-- Recorded data --

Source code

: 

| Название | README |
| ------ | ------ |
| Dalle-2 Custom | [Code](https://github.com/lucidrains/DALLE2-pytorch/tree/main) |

-- Activity --
Nothing but the lines from the one that contains "Название | README |" through the end of the data above should appear, each reproduced exactly.

-- Solution for this task --
| Название | README |
| ------ | ------ |
| Dalle-2 Custom | [Code](https://github.com/lucidrains/DALLE2-pytorch/tree/main) |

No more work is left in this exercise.